=== Exercise aim ===
Some lines below may hold the string "name". Count them and give only the total.
━━ Input data
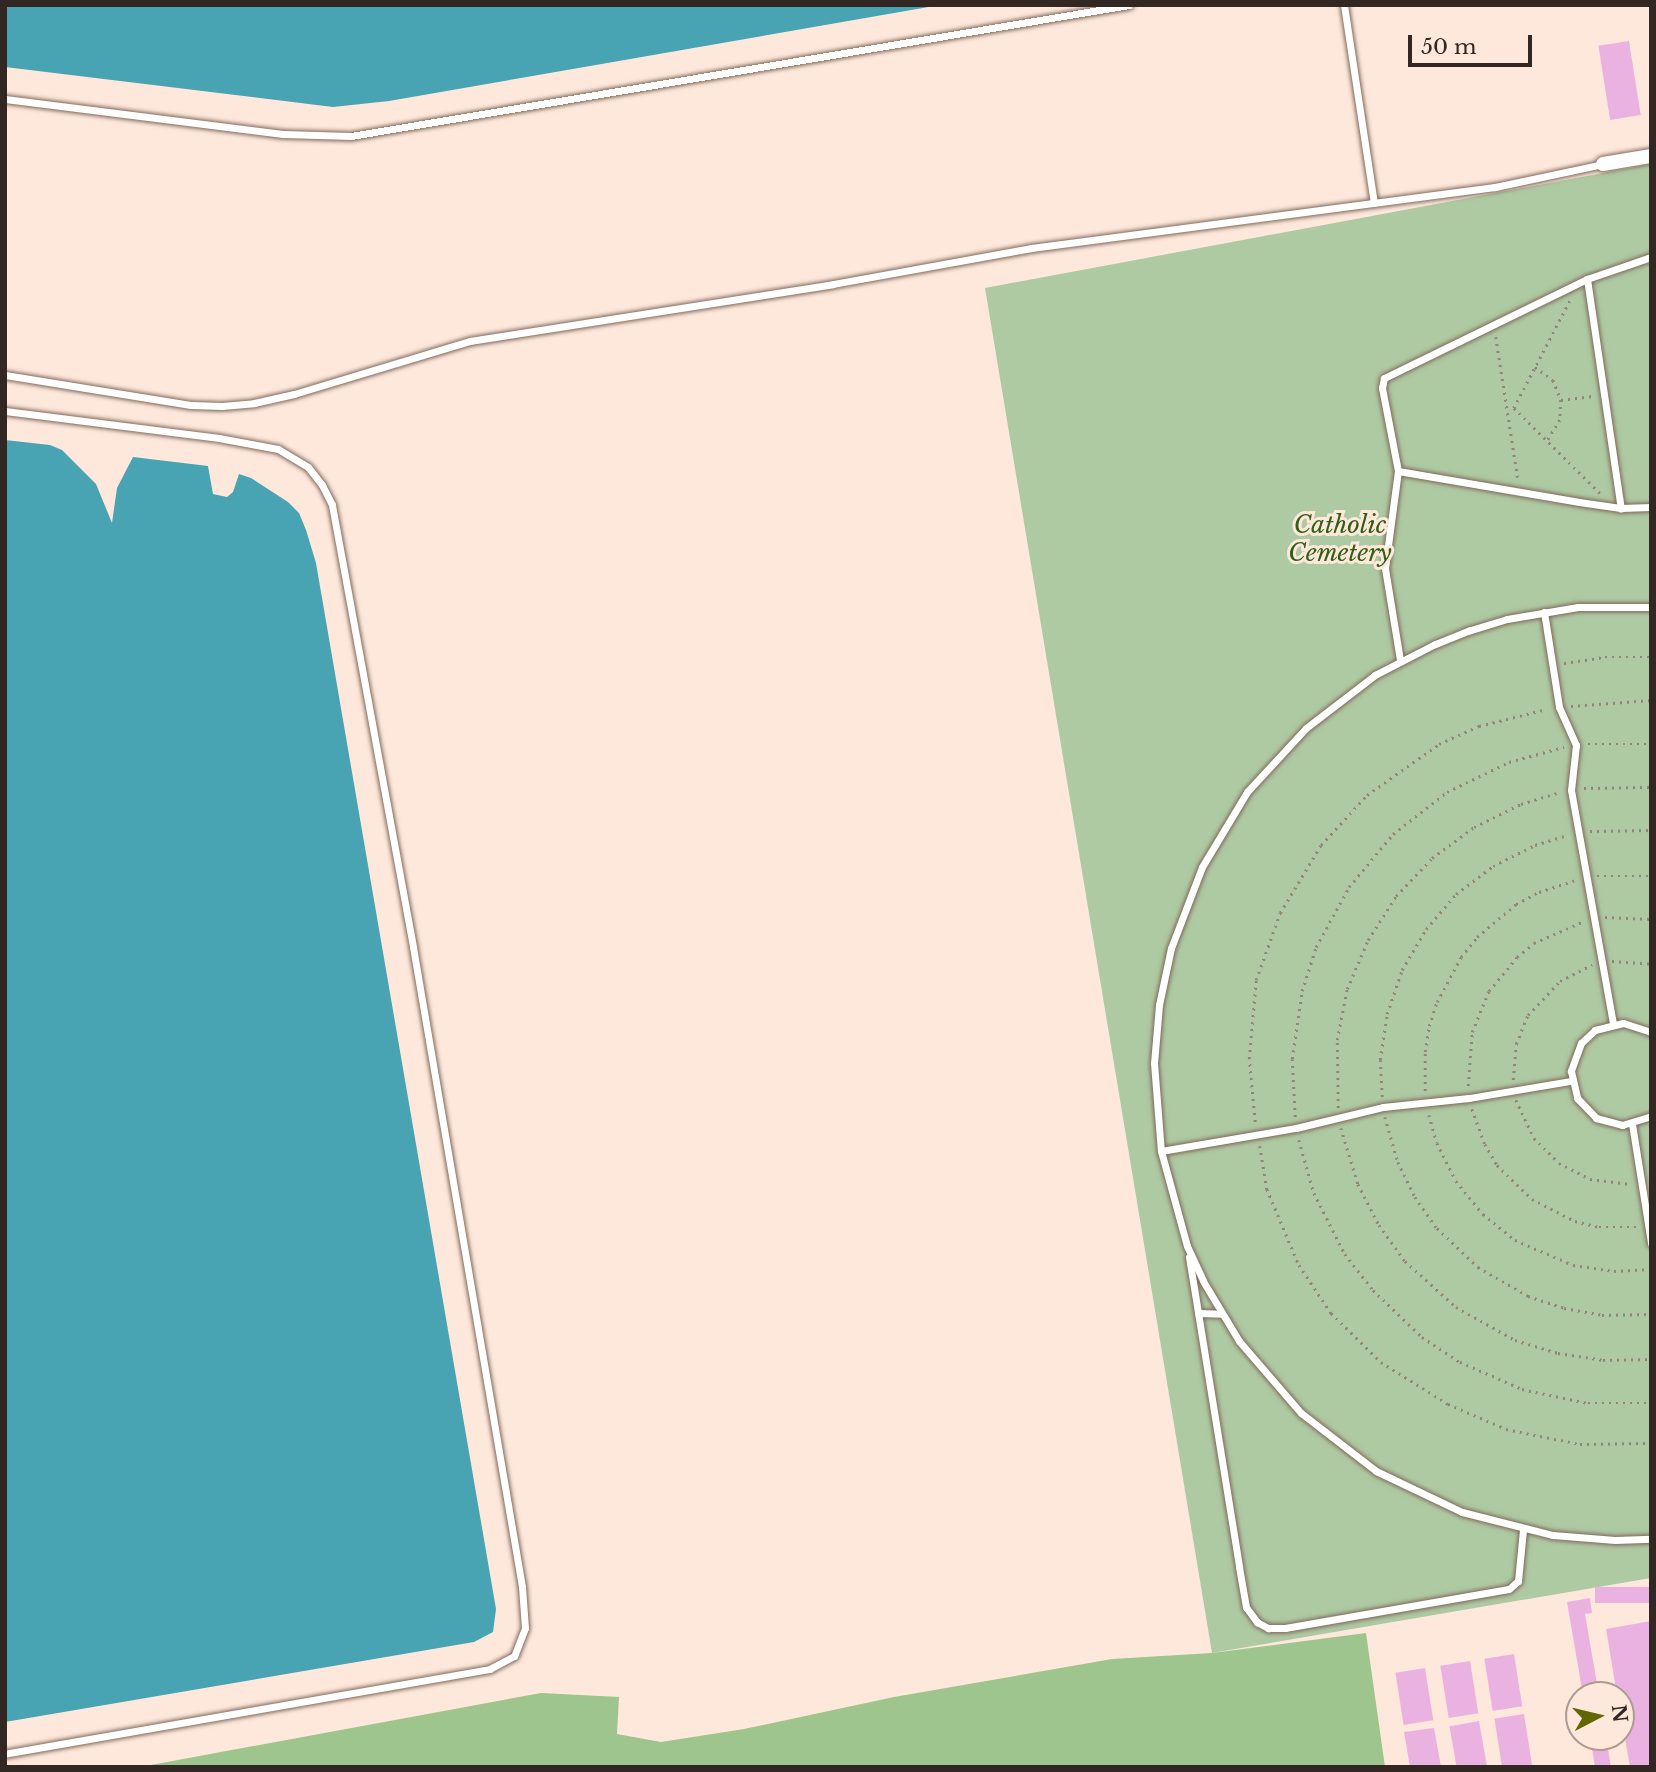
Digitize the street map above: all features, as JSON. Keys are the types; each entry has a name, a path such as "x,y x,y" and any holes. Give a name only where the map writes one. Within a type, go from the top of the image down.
{"street":[{"path":"1603,164 1651,156"}],"lane":[{"path":"5,99 283,134 351,136 1129,5"},
{"path":"1345,5 1374,203"},
{"path":"5,375 191,405 254,403 470,341 833,284 1031,248 1495,187 1603,164"},
{"path":"1400,660 1385,568 1398,471 1382,388 1384,378 1583,281 1651,257"},
{"path":"1583,281 1604,394 1617,507"},
{"path":"5,411 219,438 278,449 308,467 322,485 332,505 410,934 522,1587 526,1628 514,1656 490,1669 5,1754"},
{"path":"1398,471 1617,507 1651,507"},
{"path":"1523,1530 1518,1581 1509,1589 1285,1628 1268,1628 1257,1622 1246,1607 1187,1246 1161,1151 1154,1093 1159,1005 1171,948 1202,867 1236,808 1285,748 1335,703 1400,660 1470,630 1544,612 1590,607 1651,607"},
{"path":"1544,612 1559,707 1576,745 1572,790 1613,1023"},
{"path":"1651,1032 1633,1024 1613,1023 1595,1030 1581,1043 1572,1061 1571,1081 1577,1098 1588,1113 1613,1125 1632,1124 1651,1116"},
{"path":"1161,1151 1296,1128 1383,1107 1469,1098 1571,1081"},
{"path":"1632,1124 1651,1243"},
{"path":"1187,1246 1222,1314 1279,1390 1350,1453 1432,1500 1523,1530 1584,1538 1651,1539"},
{"path":"1198,1313 1222,1314"}],"path":[{"path":"1514,408 1583,281"},
{"path":"1494,324 1520,492"},
{"path":"1535,368 1553,380 1561,400 1560,420 1548,441"},
{"path":"1561,400 1604,394"},
{"path":"1507,409 1514,408"},
{"path":"1514,408 1617,507"},
{"path":"1552,665 1605,657 1651,657"},
{"path":"1651,700 1559,707 1518,714 1439,744 1367,795 1321,845 1280,913 1256,980 1249,1059 1267,1189 1299,1265 1331,1313 1381,1362 1437,1399 1506,1429 1580,1444 1651,1443"},
{"path":"1651,744 1576,745 1509,762 1447,792 1393,834 1349,887 1316,947 1302,991 1292,1059 1296,1128 1314,1194 1339,1244 1373,1290 1422,1337 1460,1362 1522,1389 1588,1403 1651,1403"},
{"path":"1651,787 1619,786 1572,790 1521,804 1474,827 1432,858 1396,896 1368,940 1348,989 1337,1040 1339,1119 1358,1184 1379,1225 1405,1261 1438,1293 1475,1320 1537,1347 1603,1360 1651,1359"},
{"path":"1651,830 1607,828 1579,832 1535,845 1493,866 1456,894 1426,929 1402,970 1387,1014 1380,1060 1383,1107 1398,1162 1415,1196 1437,1228 1478,1267 1519,1292 1564,1308 1602,1315 1651,1314"},
{"path":"1651,876 1615,874 1562,883 1516,904 1477,937 1461,957 1437,1002 1429,1027 1424,1077 1426,1103 1446,1163 1468,1198 1498,1227 1534,1250 1573,1265 1614,1271 1651,1269"},
{"path":"1647,1227 1599,1227 1553,1212 1532,1199 1497,1165 1475,1122 1467,1076 1470,1043 1479,1011 1489,991 1502,973 1534,943 1553,932 1595,918 1617,916 1651,919"}],"green space":[{"name":"Catholic Cemetery","path":"1651,164 1651,1578 1212,1653 985,288"},
{"path":"1366,1633 1385,1767 140,1767 541,1693 619,1697 617,1734 661,1742 744,1729 894,1697 1112,1659 1212,1653"}],"water":[{"path":"5,5 940,5 389,101 333,107 5,67"},
{"path":"5,440 50,445 62,450 96,484 112,523 117,488 133,457 208,466 213,494 227,497 233,492 239,474 251,478 288,502 299,513 306,530 316,563 496,1609 493,1632 474,1642 5,1722"}],"building":[{"path":"1629,41 1641,115 1610,120 1598,46"},
{"path":"1595,1587 1651,1587 1651,1603 1595,1603"},
{"path":"1590,1598 1592,1613 1585,1614 1597,1681 1581,1681 1567,1602"},
{"path":"1651,1621 1651,1767 1630,1767 1627,1751 1635,1751 1635,1681 1615,1681 1606,1629"},
{"path":"1514,1654 1522,1706 1493,1711 1484,1659"},
{"path":"1470,1661 1478,1713 1449,1718 1440,1666"},
{"path":"1425,1668 1433,1720 1404,1725 1395,1673"},
{"path":"1524,1714 1532,1766 1502,1767 1494,1719"},
{"path":"1479,1721 1487,1767 1457,1767 1449,1726"},
{"path":"1434,1728 1441,1767 1410,1767 1404,1732"},
{"path":"1592,1751 1608,1751 1611,1767 1595,1767"}]}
━━━━
=== Exercise output ===
2